■Datant de fin janvier, l’article d’Éric Simon que nous publions tardivement ici nous a été transmis par les amis du site Fondation Besnard. Ce texte nous semble relever d’une contribution méritoire au débat fracassant que la guerre d’invasion russe contre l’Ukraine suscite à l’intérieur du camp dit internationaliste. Méritoire parce qu’il tente d’en définir globalement les contours en les confrontant aux enjeux qui, selon l’auteur, justifieraient d’en finir avec les divisions « de l’après-guerre dite “froide” – qui ne fut froide que dans le Nord et souvent très chaude au Sud […], divisions (qui) sont devenues de véritables fossés où le camarade d’hier est devenu, sur le plan géopolitique, au mieux un naïf manipulé et/ou l’agent, le complice d’un des camps de l’impérialisme, au pire, un ennemi ». Bien sûr, l’analyse que nous propose Éric Simon pêche parfois par esprit de réduction, notamment quand il cantonne son champ d’analyse à « trois grandes tendances de l’anti-impérialisme » : les « campistes », les « crypto-campistes » et les « grassroots » (ou « internationalistes de base »).
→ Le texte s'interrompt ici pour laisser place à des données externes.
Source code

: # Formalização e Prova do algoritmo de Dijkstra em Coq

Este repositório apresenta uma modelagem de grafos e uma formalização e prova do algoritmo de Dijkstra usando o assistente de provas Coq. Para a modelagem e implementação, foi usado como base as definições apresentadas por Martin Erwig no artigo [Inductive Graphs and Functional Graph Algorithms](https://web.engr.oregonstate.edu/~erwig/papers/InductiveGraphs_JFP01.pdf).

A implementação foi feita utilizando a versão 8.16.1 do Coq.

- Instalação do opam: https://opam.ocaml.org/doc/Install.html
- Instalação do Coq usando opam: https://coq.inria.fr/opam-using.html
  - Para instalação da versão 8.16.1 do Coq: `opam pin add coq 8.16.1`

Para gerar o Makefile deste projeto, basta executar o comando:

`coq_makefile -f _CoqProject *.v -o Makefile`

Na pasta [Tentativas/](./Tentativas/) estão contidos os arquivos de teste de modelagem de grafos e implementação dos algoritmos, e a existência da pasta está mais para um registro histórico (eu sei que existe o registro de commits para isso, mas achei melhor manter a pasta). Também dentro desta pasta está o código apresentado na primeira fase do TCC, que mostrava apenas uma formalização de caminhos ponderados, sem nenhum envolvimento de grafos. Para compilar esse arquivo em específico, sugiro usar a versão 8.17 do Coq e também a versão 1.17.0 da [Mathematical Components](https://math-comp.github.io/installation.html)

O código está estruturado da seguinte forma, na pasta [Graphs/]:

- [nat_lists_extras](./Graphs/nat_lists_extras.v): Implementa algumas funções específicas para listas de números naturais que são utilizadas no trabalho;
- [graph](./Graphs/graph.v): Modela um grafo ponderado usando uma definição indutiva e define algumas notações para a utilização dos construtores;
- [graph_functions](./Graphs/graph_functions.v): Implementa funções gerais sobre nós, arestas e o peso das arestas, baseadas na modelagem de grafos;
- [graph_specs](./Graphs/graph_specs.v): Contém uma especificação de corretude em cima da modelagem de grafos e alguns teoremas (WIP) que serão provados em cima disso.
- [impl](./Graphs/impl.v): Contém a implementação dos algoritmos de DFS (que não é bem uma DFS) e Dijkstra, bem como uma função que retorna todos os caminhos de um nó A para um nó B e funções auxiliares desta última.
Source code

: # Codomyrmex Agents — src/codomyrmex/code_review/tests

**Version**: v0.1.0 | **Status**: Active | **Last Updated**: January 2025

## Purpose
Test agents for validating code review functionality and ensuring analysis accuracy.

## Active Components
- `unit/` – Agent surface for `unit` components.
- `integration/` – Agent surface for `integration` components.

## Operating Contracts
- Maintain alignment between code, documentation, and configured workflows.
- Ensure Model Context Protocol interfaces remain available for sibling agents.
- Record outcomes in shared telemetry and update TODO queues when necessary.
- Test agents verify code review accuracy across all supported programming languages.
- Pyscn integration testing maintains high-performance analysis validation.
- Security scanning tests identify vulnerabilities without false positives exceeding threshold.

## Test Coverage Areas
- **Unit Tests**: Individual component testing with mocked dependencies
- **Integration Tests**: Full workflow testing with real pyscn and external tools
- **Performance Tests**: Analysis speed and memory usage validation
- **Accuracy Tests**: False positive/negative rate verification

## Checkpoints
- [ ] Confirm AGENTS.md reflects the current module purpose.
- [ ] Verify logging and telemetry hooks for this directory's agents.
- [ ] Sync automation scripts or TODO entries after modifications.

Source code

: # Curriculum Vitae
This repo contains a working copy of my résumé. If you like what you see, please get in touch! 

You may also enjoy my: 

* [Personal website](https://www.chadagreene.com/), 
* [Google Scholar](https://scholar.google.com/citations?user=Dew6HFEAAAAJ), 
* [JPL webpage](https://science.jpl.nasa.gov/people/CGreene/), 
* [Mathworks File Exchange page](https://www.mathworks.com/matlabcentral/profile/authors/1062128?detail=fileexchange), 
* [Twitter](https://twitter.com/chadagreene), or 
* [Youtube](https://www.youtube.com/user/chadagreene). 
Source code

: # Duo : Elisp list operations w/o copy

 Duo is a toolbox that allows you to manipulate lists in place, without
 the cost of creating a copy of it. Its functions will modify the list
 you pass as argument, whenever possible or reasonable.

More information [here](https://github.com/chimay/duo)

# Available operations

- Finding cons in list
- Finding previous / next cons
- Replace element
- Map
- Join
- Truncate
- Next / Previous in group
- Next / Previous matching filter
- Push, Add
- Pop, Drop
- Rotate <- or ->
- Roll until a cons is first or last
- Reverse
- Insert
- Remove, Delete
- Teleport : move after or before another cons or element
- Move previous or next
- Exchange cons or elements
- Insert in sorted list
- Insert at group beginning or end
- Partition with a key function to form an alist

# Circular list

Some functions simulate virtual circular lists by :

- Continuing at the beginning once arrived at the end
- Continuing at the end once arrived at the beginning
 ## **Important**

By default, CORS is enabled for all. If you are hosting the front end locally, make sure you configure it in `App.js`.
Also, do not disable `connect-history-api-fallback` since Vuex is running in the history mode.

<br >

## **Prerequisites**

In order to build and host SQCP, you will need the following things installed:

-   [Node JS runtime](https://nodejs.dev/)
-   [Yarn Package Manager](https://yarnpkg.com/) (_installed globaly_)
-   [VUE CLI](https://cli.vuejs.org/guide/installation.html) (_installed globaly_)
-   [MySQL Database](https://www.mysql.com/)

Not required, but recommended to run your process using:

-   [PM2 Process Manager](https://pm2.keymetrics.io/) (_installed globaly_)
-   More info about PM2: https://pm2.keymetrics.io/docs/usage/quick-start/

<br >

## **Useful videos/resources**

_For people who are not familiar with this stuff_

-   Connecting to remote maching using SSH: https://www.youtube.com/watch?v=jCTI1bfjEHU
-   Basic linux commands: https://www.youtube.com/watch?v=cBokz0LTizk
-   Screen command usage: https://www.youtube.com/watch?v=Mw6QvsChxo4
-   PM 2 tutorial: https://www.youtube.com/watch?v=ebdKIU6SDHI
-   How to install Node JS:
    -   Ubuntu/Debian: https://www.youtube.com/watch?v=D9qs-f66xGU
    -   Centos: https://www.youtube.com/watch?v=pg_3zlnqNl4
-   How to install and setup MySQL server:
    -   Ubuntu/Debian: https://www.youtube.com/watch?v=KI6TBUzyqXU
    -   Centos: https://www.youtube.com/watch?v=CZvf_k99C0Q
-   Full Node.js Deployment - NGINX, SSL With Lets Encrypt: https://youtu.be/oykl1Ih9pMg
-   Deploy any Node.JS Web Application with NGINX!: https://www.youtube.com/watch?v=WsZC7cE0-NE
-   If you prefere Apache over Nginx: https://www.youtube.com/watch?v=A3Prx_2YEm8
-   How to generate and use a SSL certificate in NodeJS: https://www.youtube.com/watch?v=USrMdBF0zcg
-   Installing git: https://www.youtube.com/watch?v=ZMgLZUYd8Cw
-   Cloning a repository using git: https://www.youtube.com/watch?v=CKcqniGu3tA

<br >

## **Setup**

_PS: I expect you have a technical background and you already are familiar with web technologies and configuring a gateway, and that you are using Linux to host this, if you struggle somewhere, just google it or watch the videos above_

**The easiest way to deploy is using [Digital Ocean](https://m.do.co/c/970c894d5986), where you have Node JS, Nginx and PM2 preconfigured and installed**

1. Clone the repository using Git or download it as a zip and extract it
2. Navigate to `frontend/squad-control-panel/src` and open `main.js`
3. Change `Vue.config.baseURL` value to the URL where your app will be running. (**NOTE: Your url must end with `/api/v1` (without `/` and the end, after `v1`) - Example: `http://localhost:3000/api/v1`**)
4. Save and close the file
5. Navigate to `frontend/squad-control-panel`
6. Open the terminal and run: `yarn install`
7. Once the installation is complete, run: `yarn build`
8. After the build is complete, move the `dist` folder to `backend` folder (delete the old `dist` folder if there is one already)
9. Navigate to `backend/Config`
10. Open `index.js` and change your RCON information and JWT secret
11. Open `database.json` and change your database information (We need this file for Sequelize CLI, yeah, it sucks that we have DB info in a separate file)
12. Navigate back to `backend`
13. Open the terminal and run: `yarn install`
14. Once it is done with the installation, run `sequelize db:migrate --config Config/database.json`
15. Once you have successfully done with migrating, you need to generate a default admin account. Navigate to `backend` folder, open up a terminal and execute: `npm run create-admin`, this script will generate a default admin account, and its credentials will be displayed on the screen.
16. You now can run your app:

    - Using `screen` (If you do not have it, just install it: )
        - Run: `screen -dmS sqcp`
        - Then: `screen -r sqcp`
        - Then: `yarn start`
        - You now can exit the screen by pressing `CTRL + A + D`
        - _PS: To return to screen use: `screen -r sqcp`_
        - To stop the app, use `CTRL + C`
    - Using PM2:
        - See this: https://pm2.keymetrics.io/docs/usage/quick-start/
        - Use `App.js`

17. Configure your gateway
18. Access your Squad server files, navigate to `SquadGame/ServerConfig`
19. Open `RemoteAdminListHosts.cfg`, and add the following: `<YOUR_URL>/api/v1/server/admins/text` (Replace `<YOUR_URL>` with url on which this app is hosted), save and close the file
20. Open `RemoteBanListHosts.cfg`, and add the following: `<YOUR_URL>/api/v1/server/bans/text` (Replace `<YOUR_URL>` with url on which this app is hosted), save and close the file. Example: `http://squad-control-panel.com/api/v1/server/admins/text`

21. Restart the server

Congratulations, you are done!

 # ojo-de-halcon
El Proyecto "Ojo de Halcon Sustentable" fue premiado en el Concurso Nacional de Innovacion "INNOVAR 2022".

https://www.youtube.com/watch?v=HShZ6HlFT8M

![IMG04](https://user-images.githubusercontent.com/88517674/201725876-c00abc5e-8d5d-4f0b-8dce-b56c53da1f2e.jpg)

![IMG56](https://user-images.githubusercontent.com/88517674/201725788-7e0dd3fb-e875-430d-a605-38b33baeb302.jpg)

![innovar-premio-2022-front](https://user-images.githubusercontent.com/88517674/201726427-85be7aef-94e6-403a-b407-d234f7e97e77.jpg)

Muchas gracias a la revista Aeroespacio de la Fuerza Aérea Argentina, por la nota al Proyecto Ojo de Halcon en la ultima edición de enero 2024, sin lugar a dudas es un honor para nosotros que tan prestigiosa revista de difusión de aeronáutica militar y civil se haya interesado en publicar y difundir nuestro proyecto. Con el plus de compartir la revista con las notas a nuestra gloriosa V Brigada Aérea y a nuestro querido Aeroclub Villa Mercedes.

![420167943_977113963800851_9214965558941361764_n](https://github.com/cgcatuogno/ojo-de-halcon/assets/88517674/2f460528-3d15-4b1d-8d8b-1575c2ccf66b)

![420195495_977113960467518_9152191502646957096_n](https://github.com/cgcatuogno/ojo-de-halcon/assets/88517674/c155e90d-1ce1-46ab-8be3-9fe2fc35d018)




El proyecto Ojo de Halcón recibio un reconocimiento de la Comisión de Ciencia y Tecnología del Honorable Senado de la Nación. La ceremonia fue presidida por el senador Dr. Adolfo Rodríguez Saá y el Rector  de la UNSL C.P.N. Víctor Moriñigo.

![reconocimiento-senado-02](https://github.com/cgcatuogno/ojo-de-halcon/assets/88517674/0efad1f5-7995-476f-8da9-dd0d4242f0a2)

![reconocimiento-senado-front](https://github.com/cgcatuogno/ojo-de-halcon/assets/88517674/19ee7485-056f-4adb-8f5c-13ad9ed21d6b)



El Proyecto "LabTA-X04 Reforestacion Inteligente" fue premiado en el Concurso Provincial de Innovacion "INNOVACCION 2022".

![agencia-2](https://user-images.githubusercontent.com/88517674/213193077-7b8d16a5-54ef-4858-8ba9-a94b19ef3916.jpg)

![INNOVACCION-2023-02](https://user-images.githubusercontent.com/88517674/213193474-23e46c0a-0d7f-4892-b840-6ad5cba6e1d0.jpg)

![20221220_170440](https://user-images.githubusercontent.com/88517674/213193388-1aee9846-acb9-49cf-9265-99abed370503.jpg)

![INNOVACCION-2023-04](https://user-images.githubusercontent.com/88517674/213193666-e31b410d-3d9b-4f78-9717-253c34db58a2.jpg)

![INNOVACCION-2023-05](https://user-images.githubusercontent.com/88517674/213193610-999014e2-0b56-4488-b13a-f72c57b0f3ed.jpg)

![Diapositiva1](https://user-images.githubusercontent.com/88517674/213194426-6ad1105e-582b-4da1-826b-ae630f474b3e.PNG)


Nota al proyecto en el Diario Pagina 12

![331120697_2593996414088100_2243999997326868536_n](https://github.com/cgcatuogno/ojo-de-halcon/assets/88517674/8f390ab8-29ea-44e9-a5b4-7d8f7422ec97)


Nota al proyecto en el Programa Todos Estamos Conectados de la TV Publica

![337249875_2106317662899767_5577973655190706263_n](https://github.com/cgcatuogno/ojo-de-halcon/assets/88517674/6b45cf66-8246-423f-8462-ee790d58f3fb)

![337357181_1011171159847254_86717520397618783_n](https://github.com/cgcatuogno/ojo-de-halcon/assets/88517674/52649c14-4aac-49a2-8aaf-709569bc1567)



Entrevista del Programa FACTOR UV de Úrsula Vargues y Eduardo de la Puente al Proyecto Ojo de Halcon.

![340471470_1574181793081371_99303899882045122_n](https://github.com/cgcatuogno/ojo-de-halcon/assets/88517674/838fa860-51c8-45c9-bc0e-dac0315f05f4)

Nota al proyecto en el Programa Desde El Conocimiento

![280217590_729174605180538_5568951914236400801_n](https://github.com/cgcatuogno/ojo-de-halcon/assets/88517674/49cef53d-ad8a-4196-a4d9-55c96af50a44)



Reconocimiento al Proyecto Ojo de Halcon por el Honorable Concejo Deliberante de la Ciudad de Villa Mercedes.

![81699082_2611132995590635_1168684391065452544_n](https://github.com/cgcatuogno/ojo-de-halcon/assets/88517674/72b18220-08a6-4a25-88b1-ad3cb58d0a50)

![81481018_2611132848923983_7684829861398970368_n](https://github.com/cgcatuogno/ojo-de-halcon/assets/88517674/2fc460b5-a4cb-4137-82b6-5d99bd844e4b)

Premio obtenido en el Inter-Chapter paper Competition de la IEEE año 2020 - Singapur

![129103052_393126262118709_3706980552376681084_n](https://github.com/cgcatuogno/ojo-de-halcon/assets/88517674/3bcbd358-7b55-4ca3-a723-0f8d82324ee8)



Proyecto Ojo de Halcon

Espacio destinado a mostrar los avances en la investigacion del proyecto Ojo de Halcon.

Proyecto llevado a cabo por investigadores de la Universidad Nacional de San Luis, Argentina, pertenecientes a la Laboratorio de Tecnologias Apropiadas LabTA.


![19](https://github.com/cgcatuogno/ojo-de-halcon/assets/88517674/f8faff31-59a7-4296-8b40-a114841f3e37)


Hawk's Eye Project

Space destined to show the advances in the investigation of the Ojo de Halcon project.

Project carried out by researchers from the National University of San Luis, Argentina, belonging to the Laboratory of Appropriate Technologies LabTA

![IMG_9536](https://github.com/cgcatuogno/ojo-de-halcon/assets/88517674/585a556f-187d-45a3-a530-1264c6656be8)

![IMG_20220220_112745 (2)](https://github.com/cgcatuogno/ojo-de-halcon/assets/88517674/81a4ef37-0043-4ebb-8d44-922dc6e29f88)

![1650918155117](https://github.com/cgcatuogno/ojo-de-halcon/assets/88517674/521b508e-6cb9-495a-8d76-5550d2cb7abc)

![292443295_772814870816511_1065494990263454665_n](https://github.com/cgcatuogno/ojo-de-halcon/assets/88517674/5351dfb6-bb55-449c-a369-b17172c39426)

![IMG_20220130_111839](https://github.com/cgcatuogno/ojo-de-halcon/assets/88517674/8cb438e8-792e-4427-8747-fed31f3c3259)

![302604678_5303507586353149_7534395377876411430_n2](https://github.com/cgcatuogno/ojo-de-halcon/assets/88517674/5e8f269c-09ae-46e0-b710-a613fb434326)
Mais, malgré ses limites, la contextualisation qu’il nous propose de ce conflit offre quelques bases saines de discussion.
À vrai dire, nous sommes de ceux – très minoritaires – qui pensons que, comme nous l’avons déjà écrit, « lorsque des blocs impériaux ou ex-impériaux s’activent – dans l’ombre ou la lumière – au redécoupage d’un monde globalement capitaliste dans la seule perspective de restaurer ou d’étendre leur puissance et leurs nuisances, lorsque cette folie porteuse redéfinit dans chacun des camps les figures du Bien et du Mal, lorsque rien de ce que nous renvoient les images d’une sale guerre qui en cache d’autres n’est saisissable sans tenir compte des diverses logiques antagonistes, lorsqu’il faut choisir son camp et que celui-ci – nous dit-on ici – ne saurait être que celui de la Démocratie du Marché et du Droit, il y de quoi être effaré au sens premier du terme par l’ampleur de la défaite de la pensée que révèlent bien des commentaires cadencés sur la guerre russo-ukrainienne ».
Et dès lors, rien n’importe davantage à nos yeux que de se solidariser, certes, avec l’agressé – ici, le peuple ukrainien –, mais sans oublier, d’une part, le peuple russe, qui n’est pour rien dans cette affaire, et en rappelant, à toutes fins utiles, qu’aucun ralliement, même ponctuel, à un grand récit national-patriotique supposément libérateur ne saurait ouvrir la voie à l’émancipation sociale, la seule qui finalement, des deux côtés de la tranchée, devrait intéresser.